WHAT IS EXPECTED: Recast all of the material below as a numbered list, omitting any blank lines.

[Data records]
★ ★ ★ ★ ★ ★ ★

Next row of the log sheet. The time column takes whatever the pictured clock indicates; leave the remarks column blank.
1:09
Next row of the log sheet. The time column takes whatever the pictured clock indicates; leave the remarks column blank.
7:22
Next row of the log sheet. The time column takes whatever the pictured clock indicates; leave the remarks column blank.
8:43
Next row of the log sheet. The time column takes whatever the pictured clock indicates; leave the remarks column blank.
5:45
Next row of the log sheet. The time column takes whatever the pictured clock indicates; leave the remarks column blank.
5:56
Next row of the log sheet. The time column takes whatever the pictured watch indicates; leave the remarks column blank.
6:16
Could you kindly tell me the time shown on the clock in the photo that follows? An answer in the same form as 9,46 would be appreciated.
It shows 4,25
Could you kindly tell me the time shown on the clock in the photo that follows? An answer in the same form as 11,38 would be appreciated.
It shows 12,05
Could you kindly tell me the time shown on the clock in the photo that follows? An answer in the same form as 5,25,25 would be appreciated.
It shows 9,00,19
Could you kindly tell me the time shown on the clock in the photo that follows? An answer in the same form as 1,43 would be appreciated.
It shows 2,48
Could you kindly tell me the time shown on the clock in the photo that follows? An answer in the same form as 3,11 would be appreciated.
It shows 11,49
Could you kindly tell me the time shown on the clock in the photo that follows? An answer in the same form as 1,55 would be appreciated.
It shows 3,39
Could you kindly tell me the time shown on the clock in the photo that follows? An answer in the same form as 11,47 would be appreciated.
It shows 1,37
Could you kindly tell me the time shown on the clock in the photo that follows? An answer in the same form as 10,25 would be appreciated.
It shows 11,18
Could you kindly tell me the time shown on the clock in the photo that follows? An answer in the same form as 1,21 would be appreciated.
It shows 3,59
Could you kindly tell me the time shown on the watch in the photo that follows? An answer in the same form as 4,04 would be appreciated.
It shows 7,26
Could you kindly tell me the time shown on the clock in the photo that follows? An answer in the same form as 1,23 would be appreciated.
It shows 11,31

★ ★ ★ ★ ★ ★ ★

SOLUTION FOR THIS TASK:
1. Next row of the log sheet. The time column takes whatever the pictured clock indicates; leave the remarks column blank.
2. 1:09
3. Next row of the log sheet. The time column takes whatever the pictured clock indicates; leave the remarks column blank.
4. 7:22
5. Next row of the log sheet. The time column takes whatever the pictured clock indicates; leave the remarks column blank.
6. 8:43
7. Next row of the log sheet. The time column takes whatever the pictured clock indicates; leave the remarks column blank.
8. 5:45
9. Next row of the log sheet. The time column takes whatever the pictured clock indicates; leave the remarks column blank.
10. 5:56
11. Next row of the log sheet. The time column takes whatever the pictured watch indicates; leave the remarks column blank.
12. 6:16
13. Could you kindly tell me the time shown on the clock in the photo that follows? An answer in the same form as 9,46 would be appreciated.
14. It shows 4,25
15. Could you kindly tell me the time shown on the clock in the photo that follows? An answer in the same form as 11,38 would be appreciated.
16. It shows 12,05
17. Could you kindly tell me the time shown on the clock in the photo that follows? An answer in the same form as 5,25,25 would be appreciated.
18. It shows 9,00,19
19. Could you kindly tell me the time shown on the clock in the photo that follows? An answer in the same form as 1,43 would be appreciated.
20. It shows 2,48
21. Could you kindly tell me the time shown on the clock in the photo that follows? An answer in the same form as 3,11 would be appreciated.
22. It shows 11,49
23. Could you kindly tell me the time shown on the clock in the photo that follows? An answer in the same form as 1,55 would be appreciated.
24. It shows 3,39
25. Could you kindly tell me the time shown on the clock in the photo that follows? An answer in the same form as 11,47 would be appreciated.
26. It shows 1,37
27. Could you kindly tell me the time shown on the clock in the photo that follows? An answer in the same form as 10,25 would be appreciated.
28. It shows 11,18
29. Could you kindly tell me the time shown on the clock in the photo that follows? An answer in the same form as 1,21 would be appreciated.
30. It shows 3,59
31. Could you kindly tell me the time shown on the watch in the photo that follows? An answer in the same form as 4,04 would be appreciated.
32. It shows 7,26
33. Could you kindly tell me the time shown on the clock in the photo that follows? An answer in the same form as 1,23 would be appreciated.
34. It shows 11,31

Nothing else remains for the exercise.